*Exercise requirements*
Copy each line of the listing below word for word, leaving out the pictures.

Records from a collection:
--- Begin ---
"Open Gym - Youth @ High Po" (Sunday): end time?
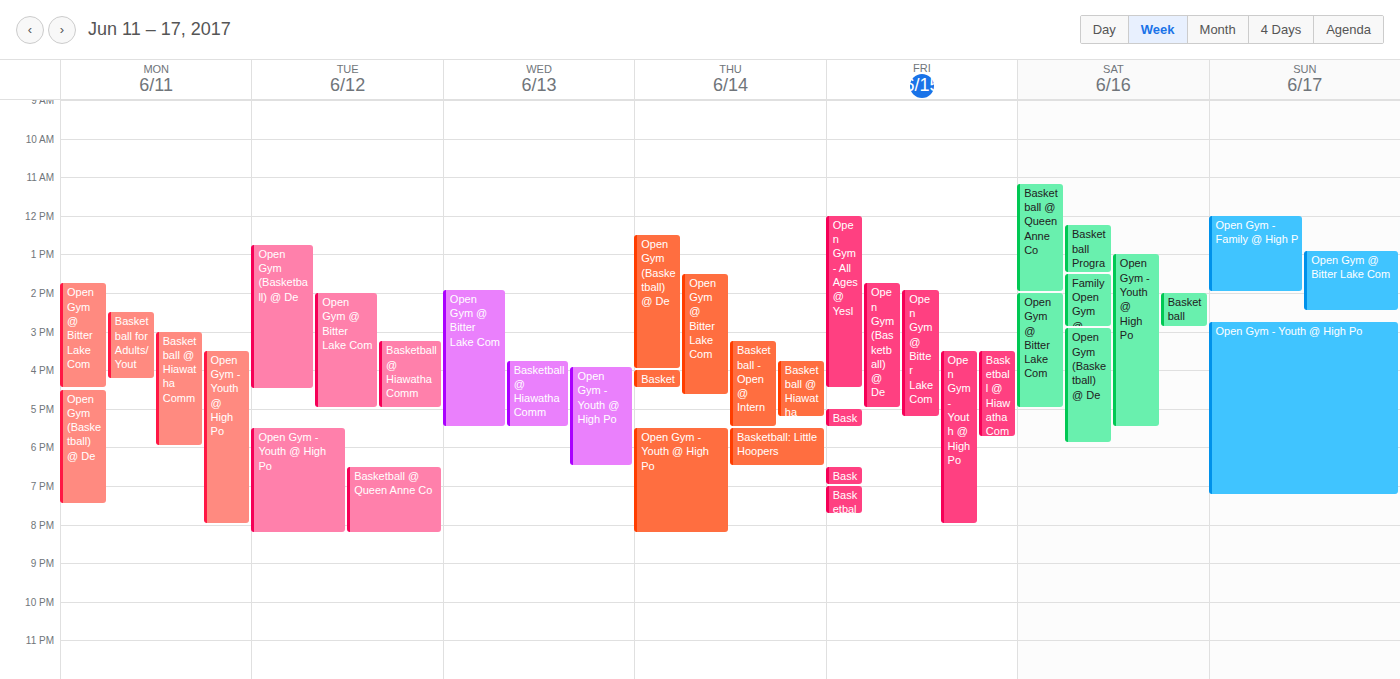
7:15 PM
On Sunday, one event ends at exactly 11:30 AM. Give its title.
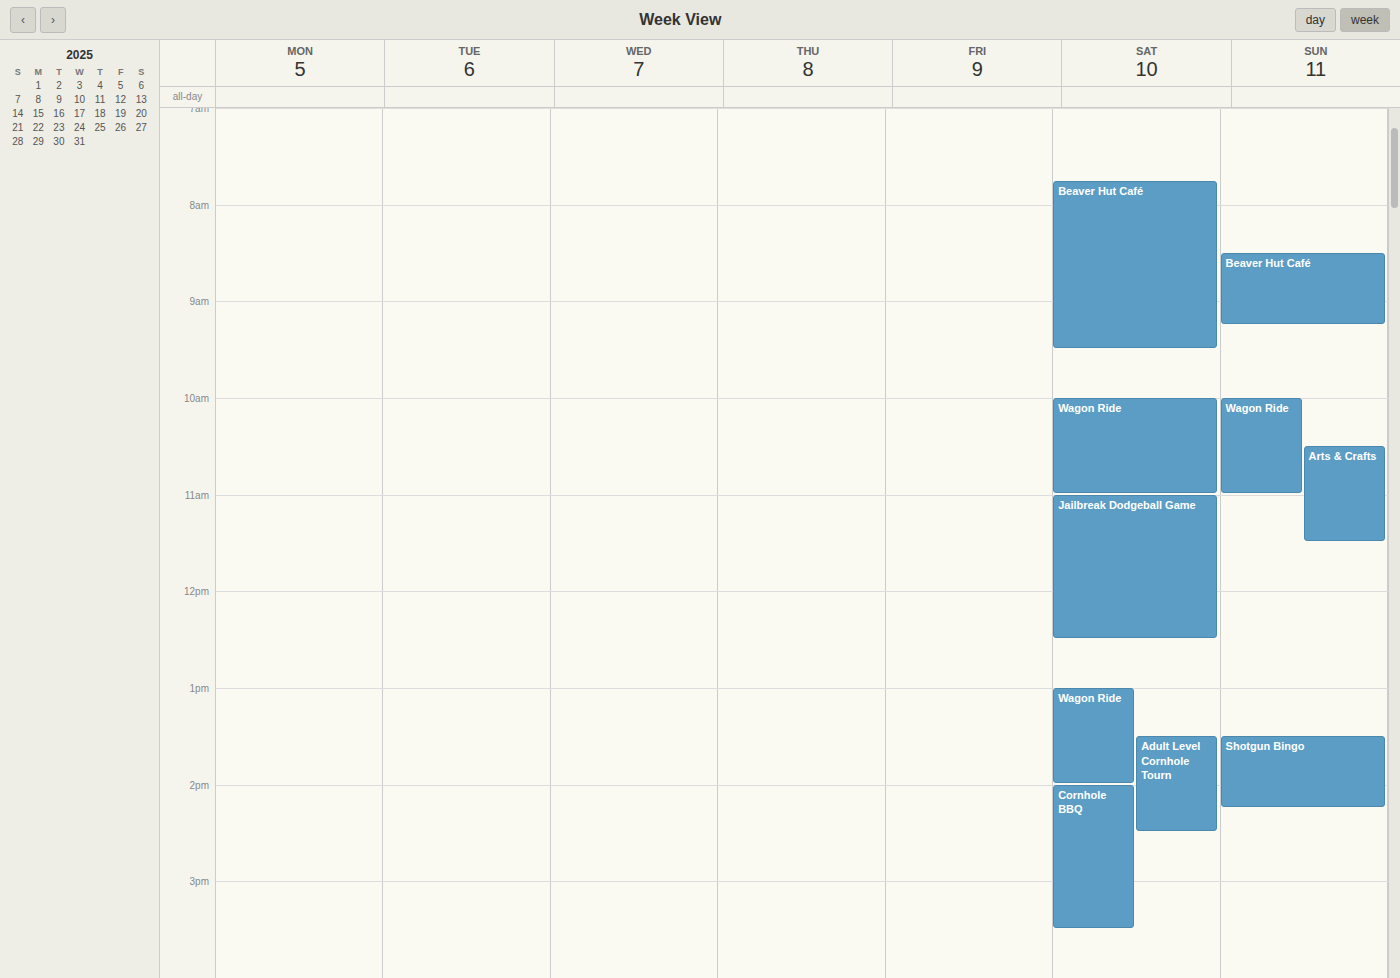
"Arts & Crafts"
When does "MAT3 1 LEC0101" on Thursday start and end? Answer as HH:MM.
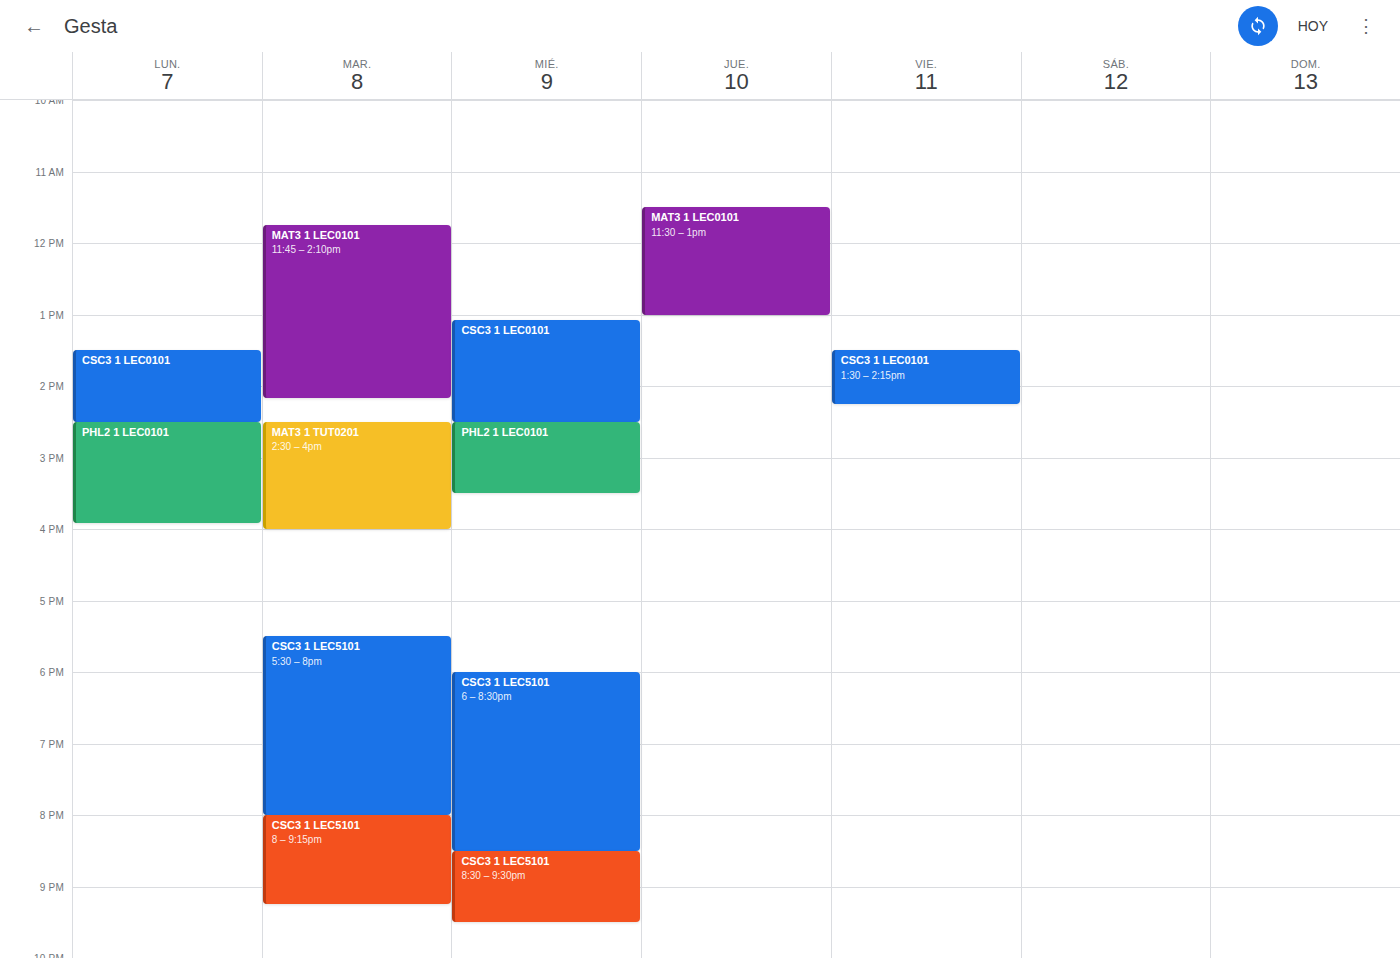
11:30 to 13:00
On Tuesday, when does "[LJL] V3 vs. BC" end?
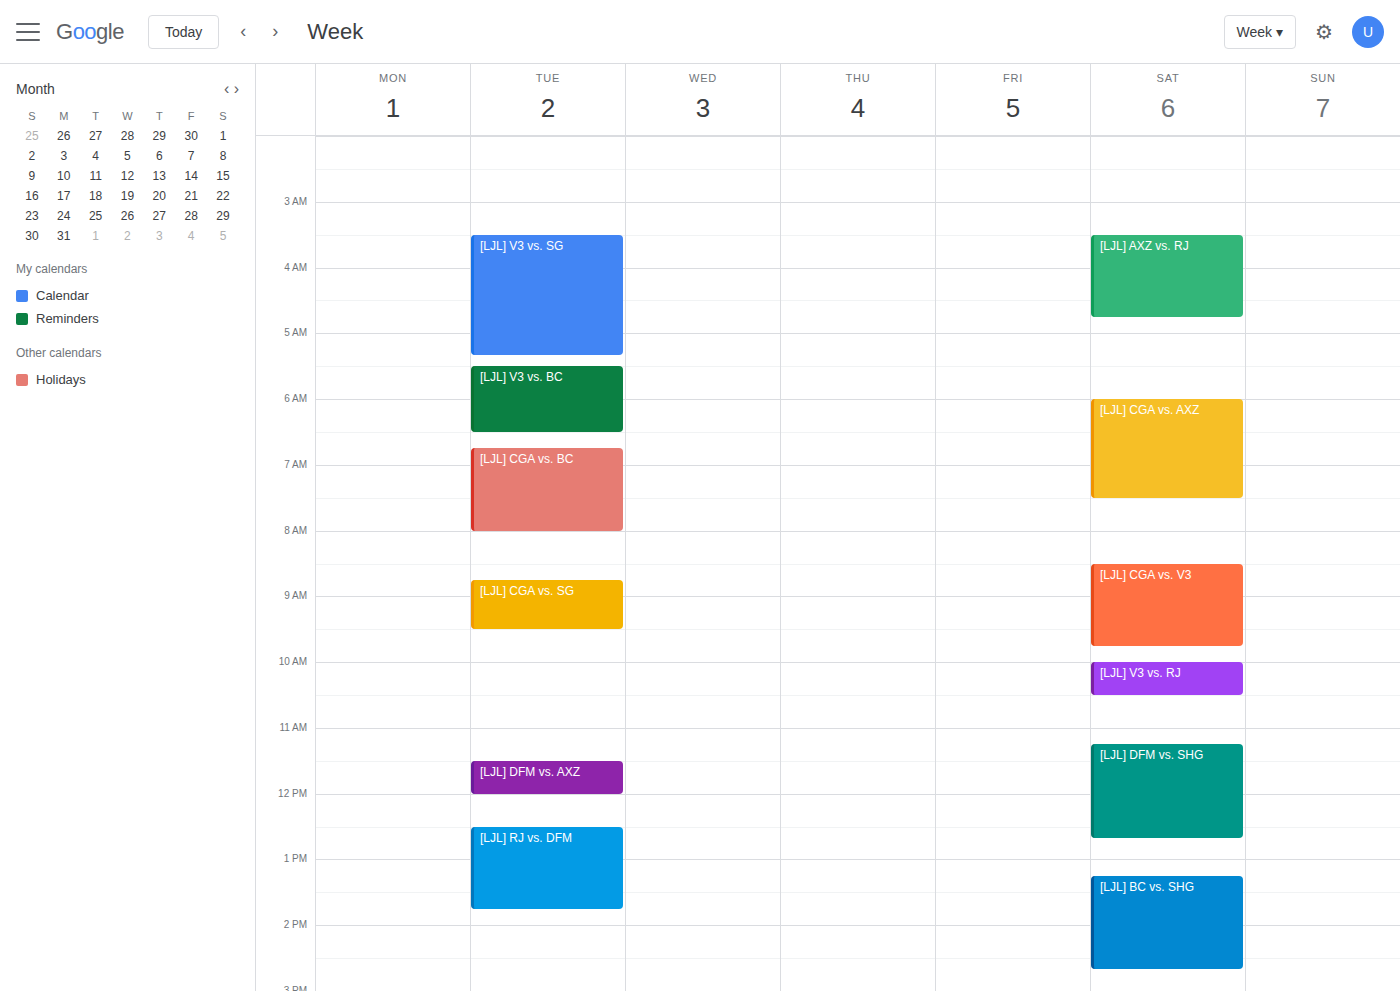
--- End ---
*The completed task*
"Open Gym - Youth @ High Po" (Sunday): end time?
7:15 PM
On Sunday, one event ends at exactly 11:30 AM. Give its title.
"Arts & Crafts"
When does "MAT3 1 LEC0101" on Thursday start and end? Answer as HH:MM.
11:30 to 13:00
On Tuesday, when does "[LJL] V3 vs. BC" end?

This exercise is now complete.